%%

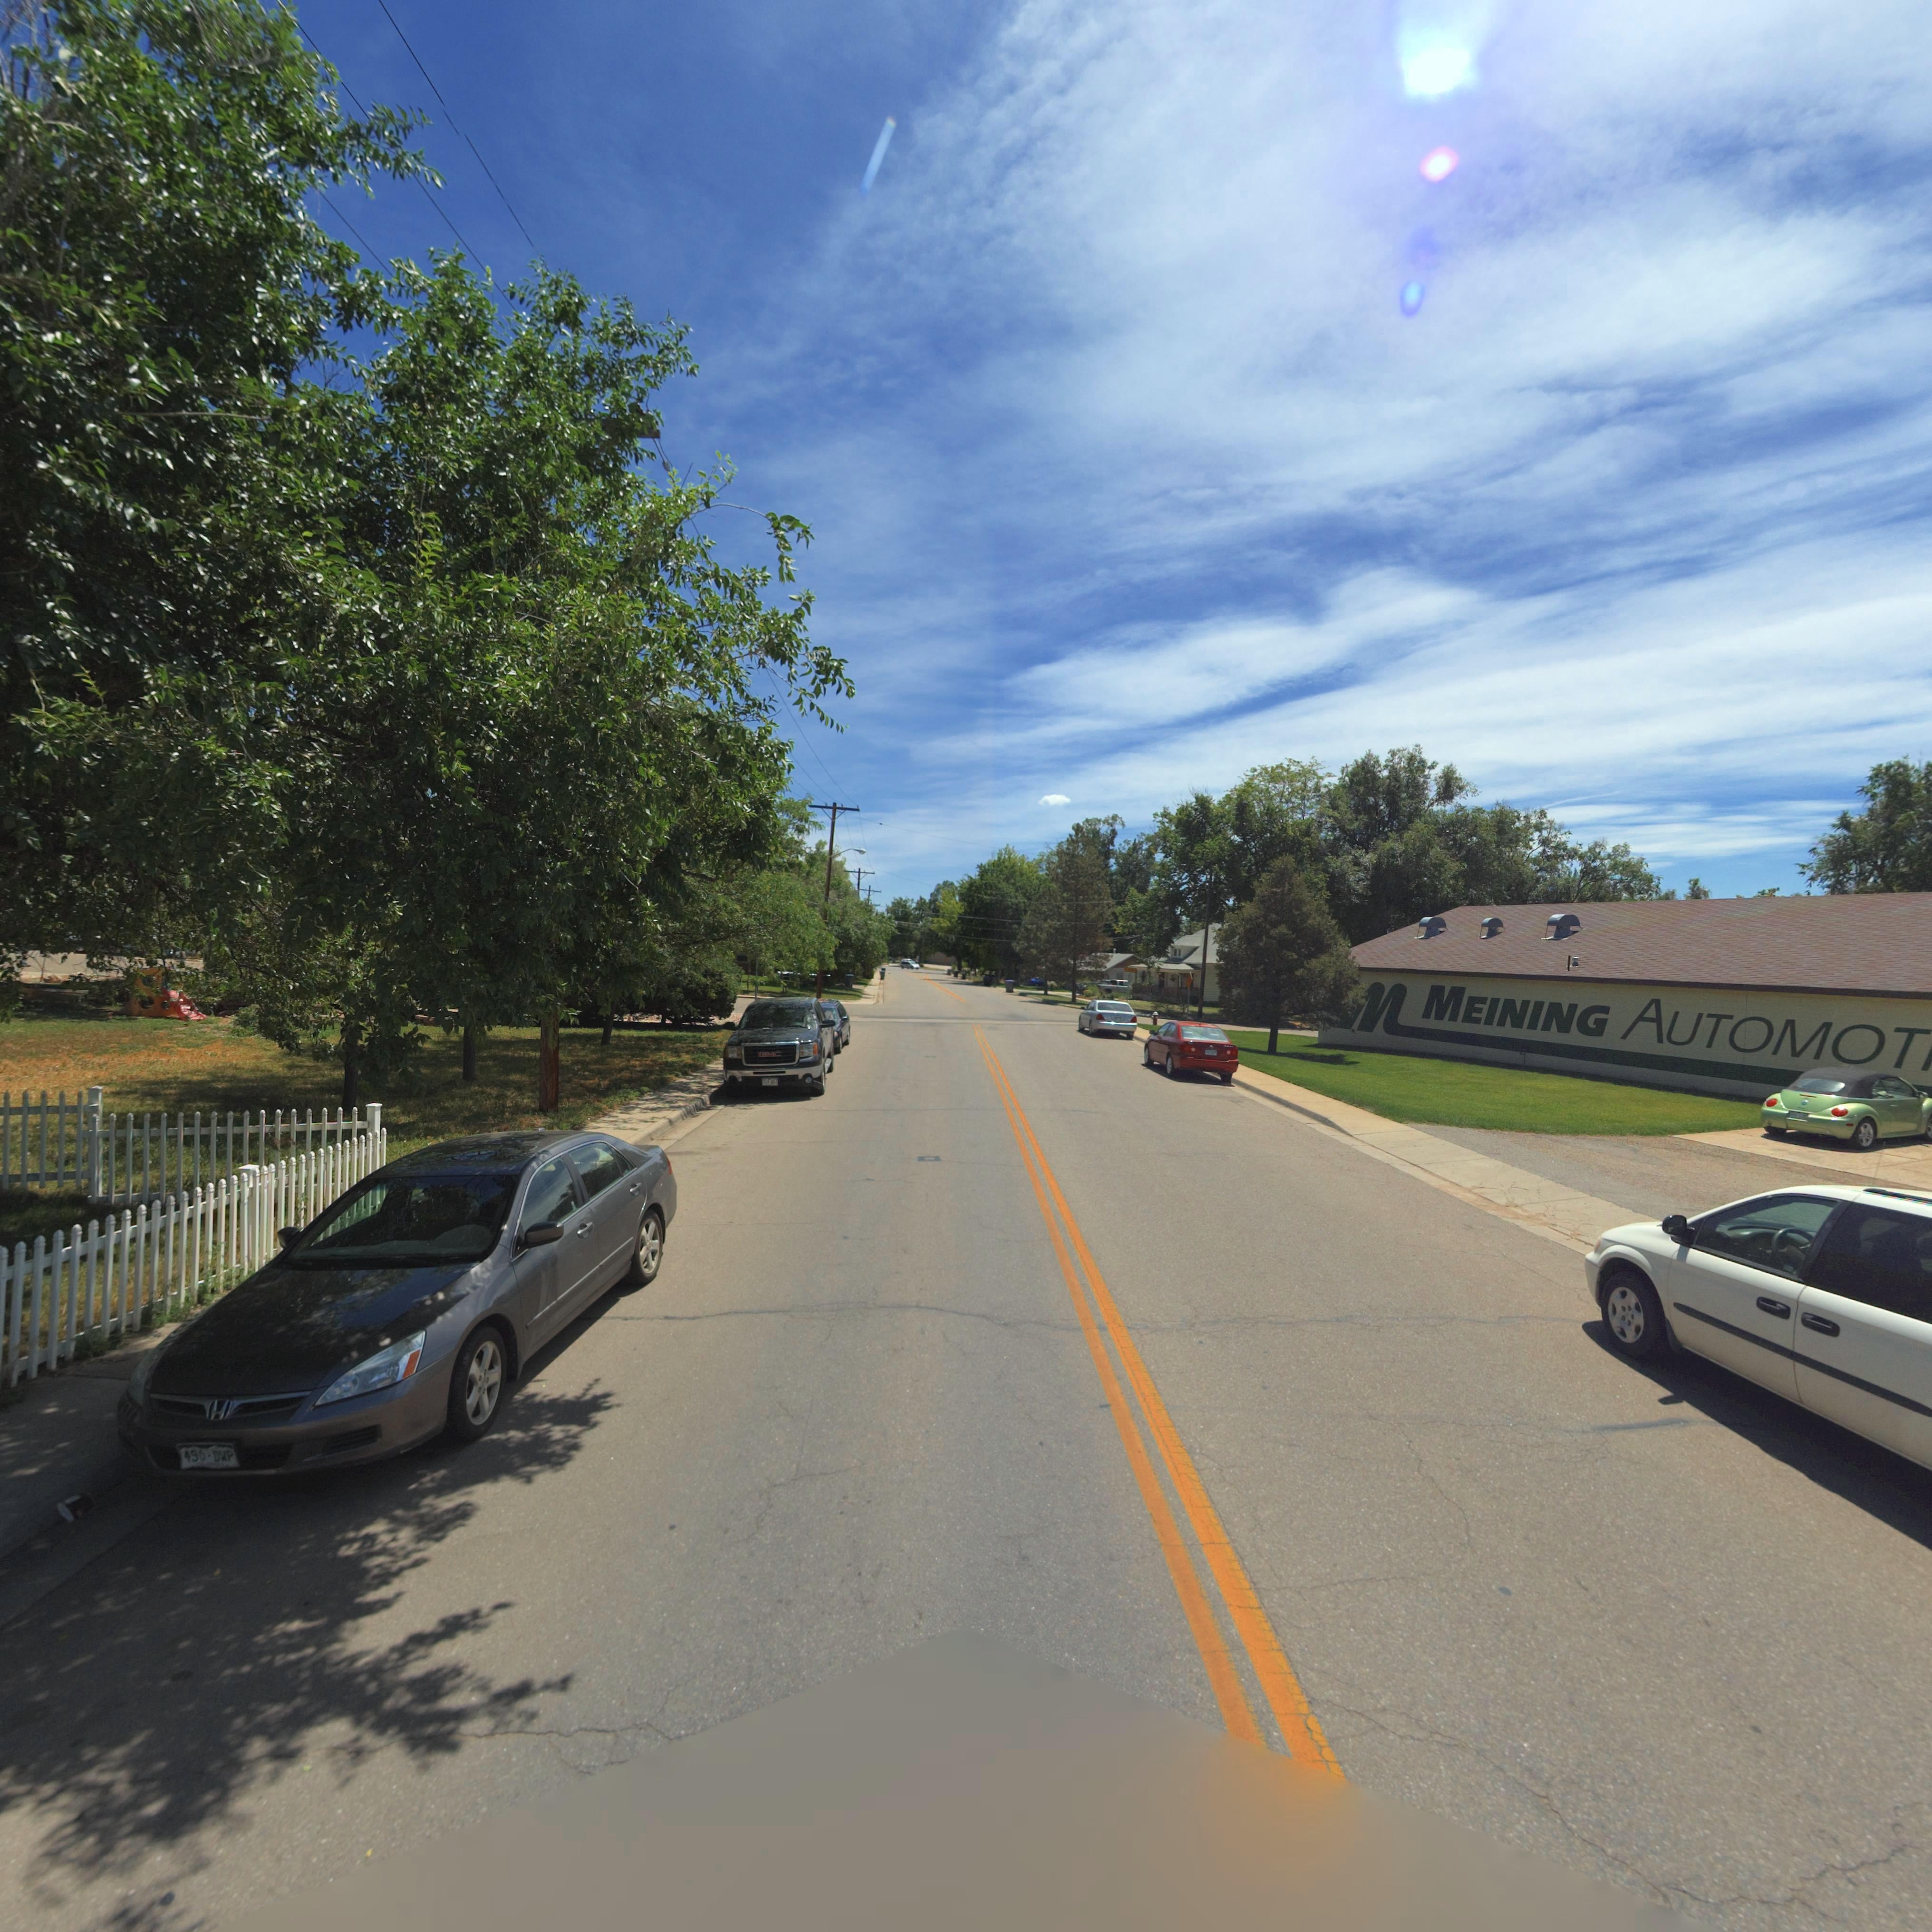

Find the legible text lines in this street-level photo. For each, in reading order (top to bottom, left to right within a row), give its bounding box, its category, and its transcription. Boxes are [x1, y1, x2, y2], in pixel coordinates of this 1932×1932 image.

[1420, 983, 1931, 1069] BusinessName: MEINING AUTOMOT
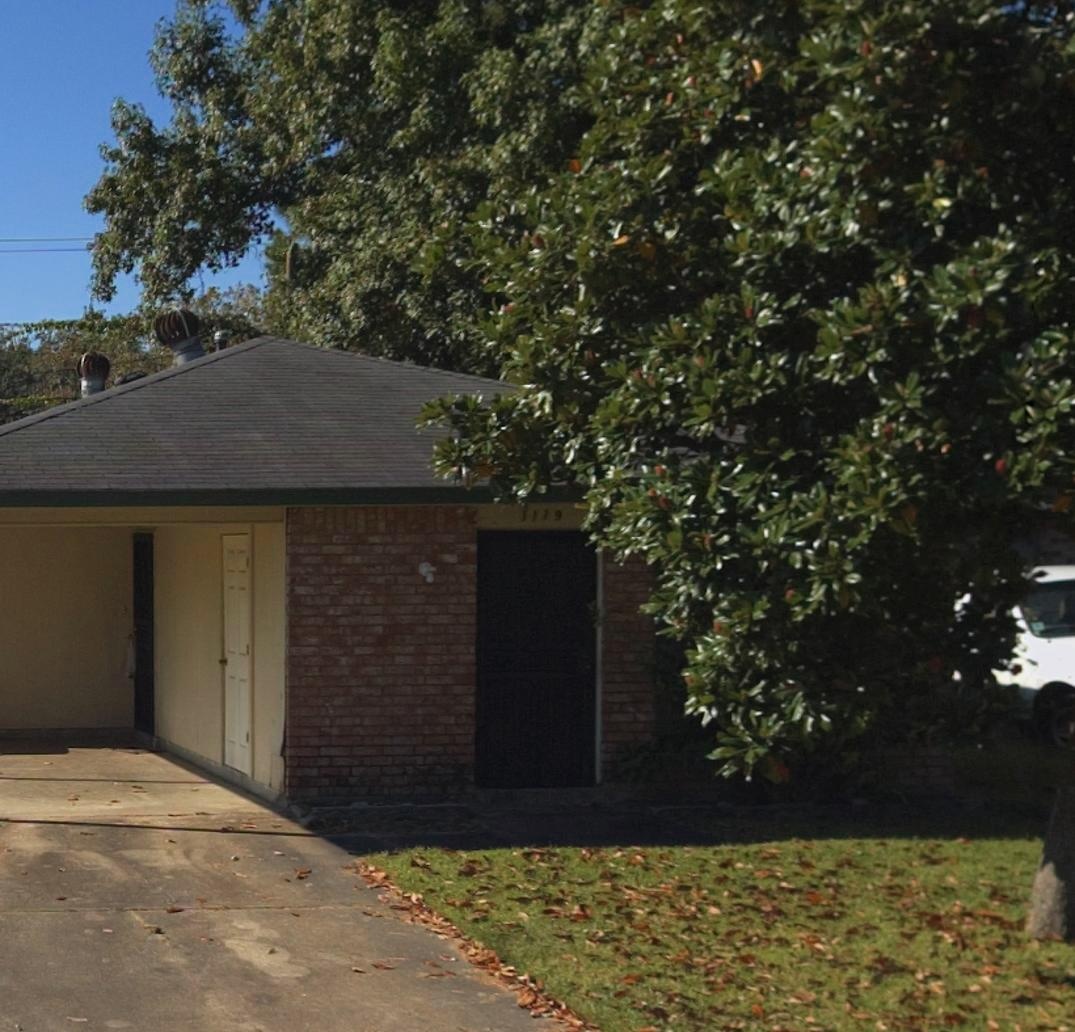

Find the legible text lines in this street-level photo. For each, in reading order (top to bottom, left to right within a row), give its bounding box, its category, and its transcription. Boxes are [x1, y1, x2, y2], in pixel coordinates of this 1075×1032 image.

[520, 508, 563, 521] StreetNumber: 1119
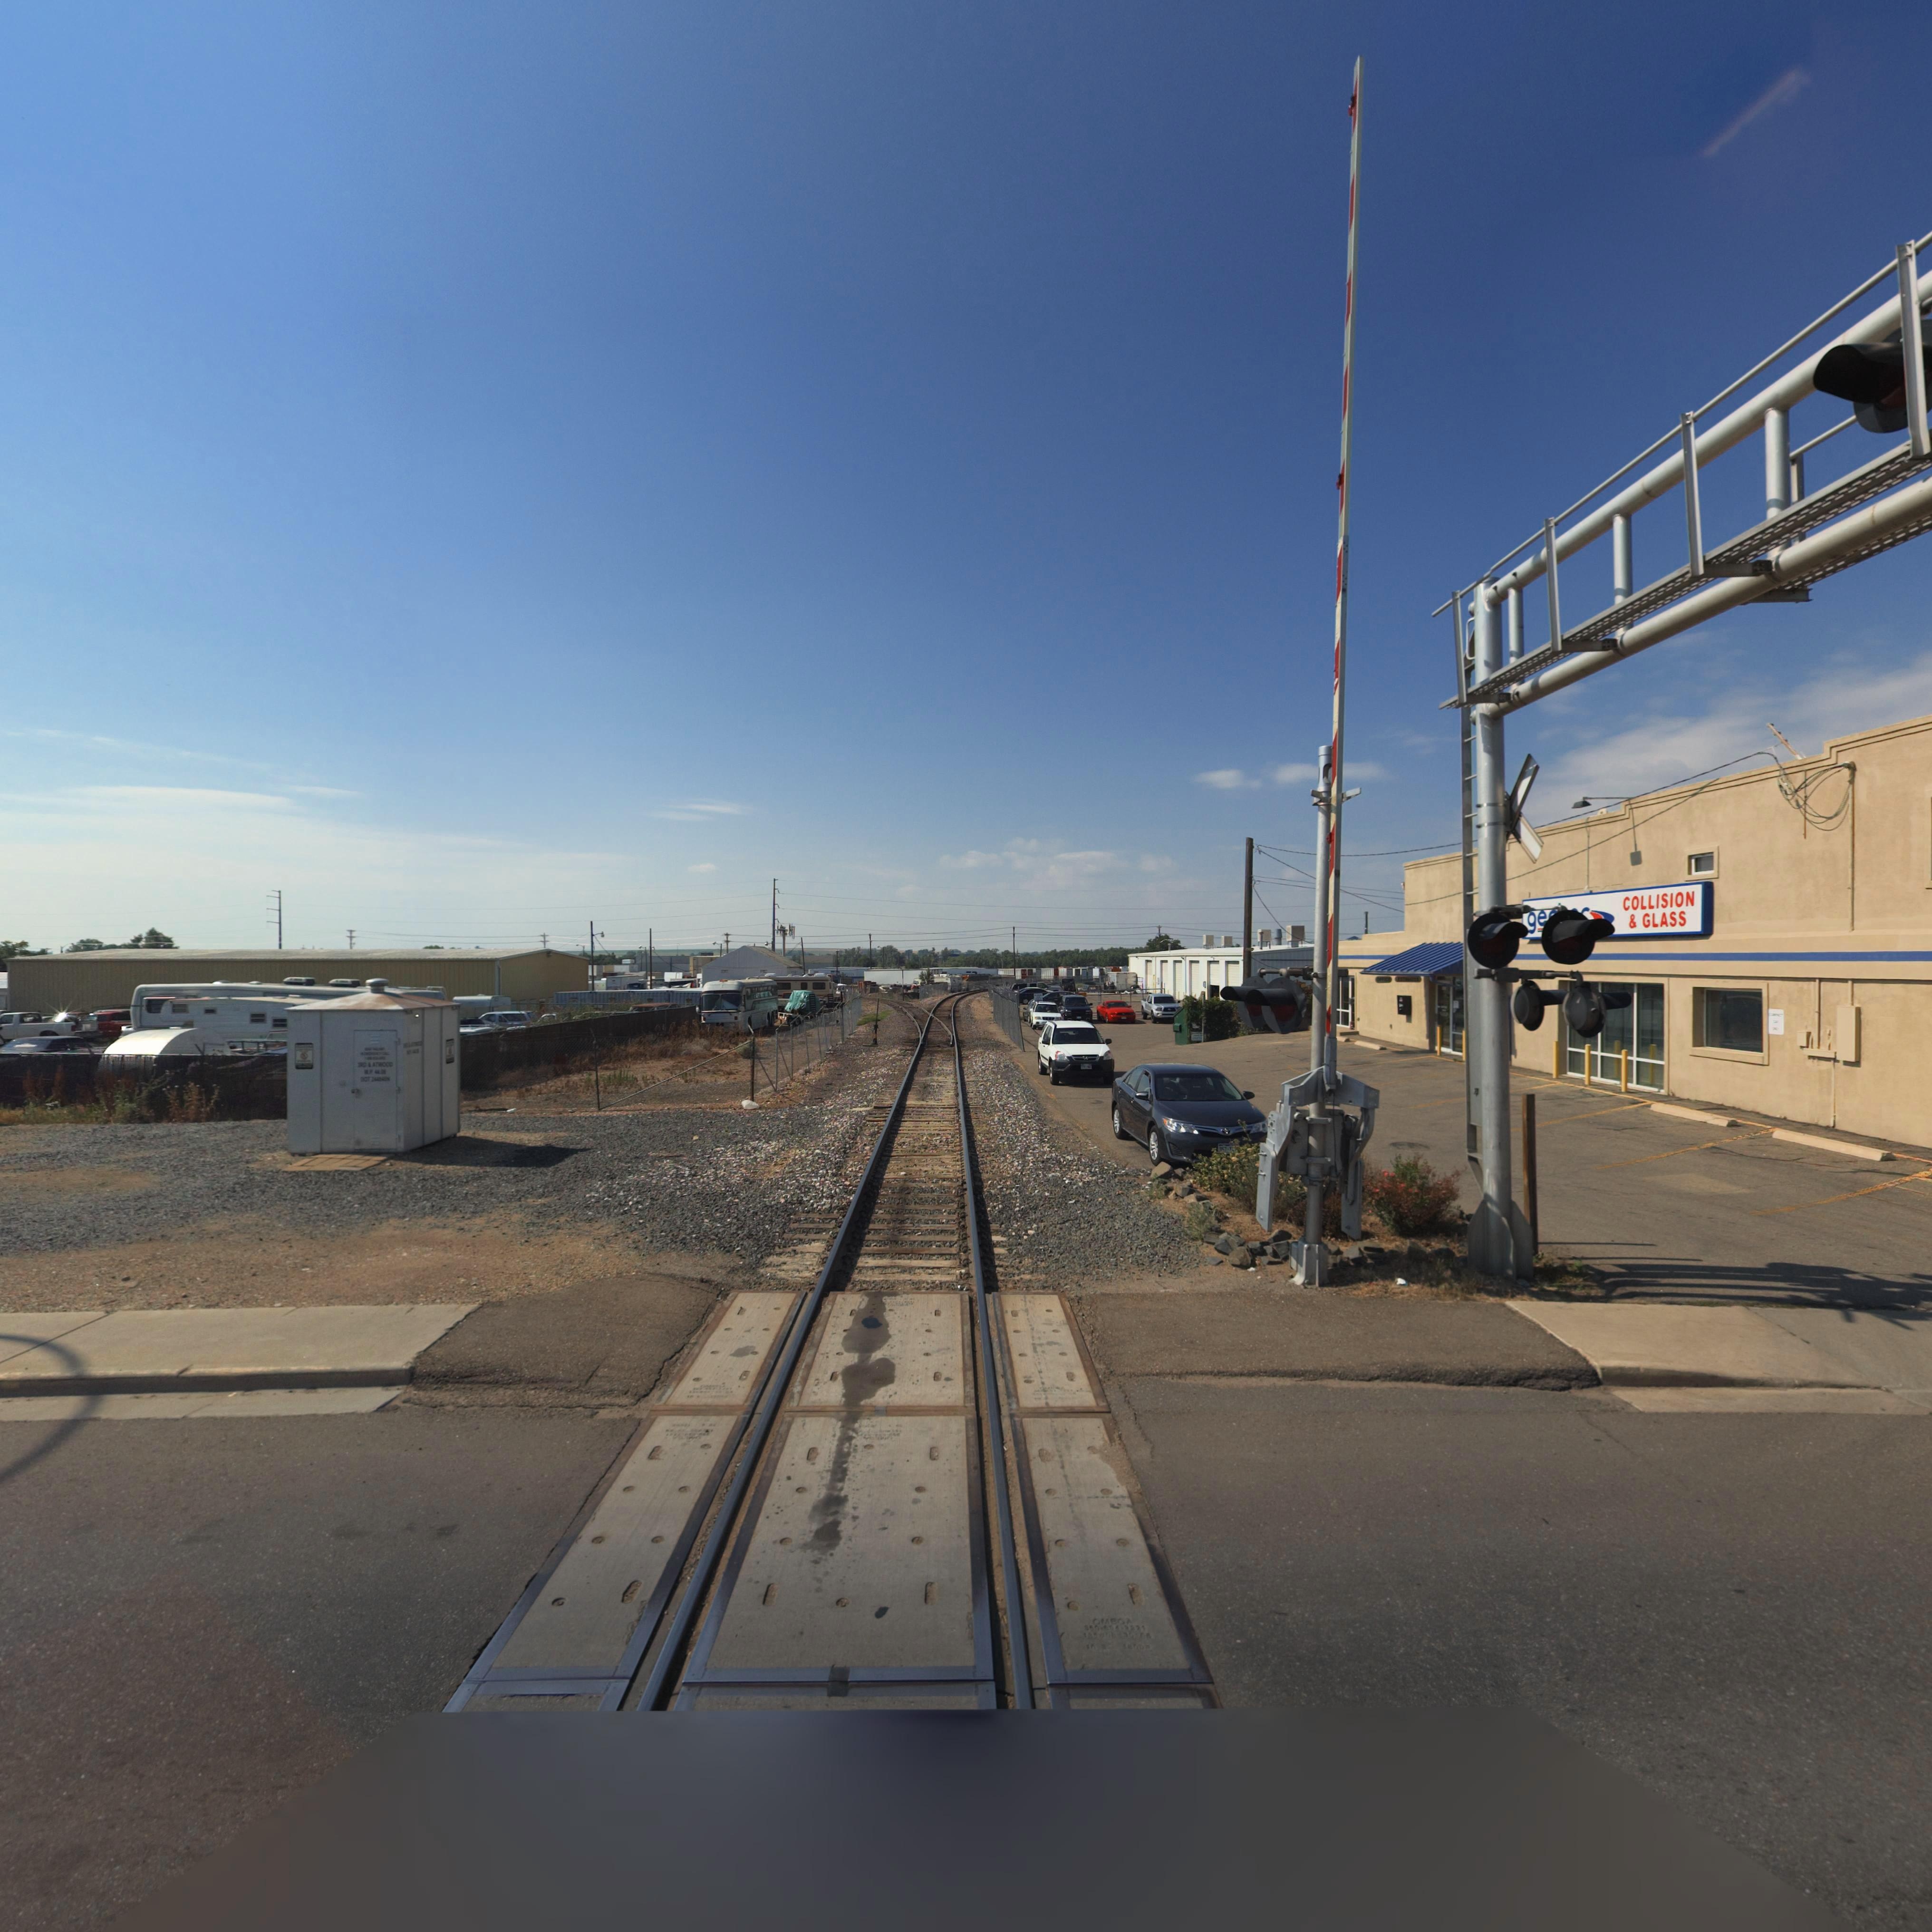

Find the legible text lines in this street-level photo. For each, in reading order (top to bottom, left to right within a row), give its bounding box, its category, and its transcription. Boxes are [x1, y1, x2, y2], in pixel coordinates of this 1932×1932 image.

[1621, 889, 1695, 911] BusinessName: COLLISION
[1526, 909, 1548, 935] BusinessName: ge
[1628, 910, 1687, 929] BusinessName: & GLASS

%%

AIM
Could you return, word for word, the lines of the entries above, starting with the line that contains "this 1075×1032 image." and going on through the final line of the entries, but leaving out the pictures?

WRITTEN ANSWER
Find the legible text lines in this street-level photo. For each, in reading order (top to bottom, left to right within a row), give its bounding box, its category, and its transcription. Boxes are [x1, y1, x2, y2], in pixel coordinates of this 1075×1032 image.

[520, 508, 563, 521] StreetNumber: 1119

Find the legible text lines in this street-level photo. For each, in reading order (top to bottom, left to right within a row), give its bounding box, its category, and its transcription. Boxes are [x1, y1, x2, y2], in pixel coordinates of this 1932×1932 image.

[1621, 889, 1695, 911] BusinessName: COLLISION
[1526, 909, 1548, 935] BusinessName: ge
[1628, 910, 1687, 929] BusinessName: & GLASS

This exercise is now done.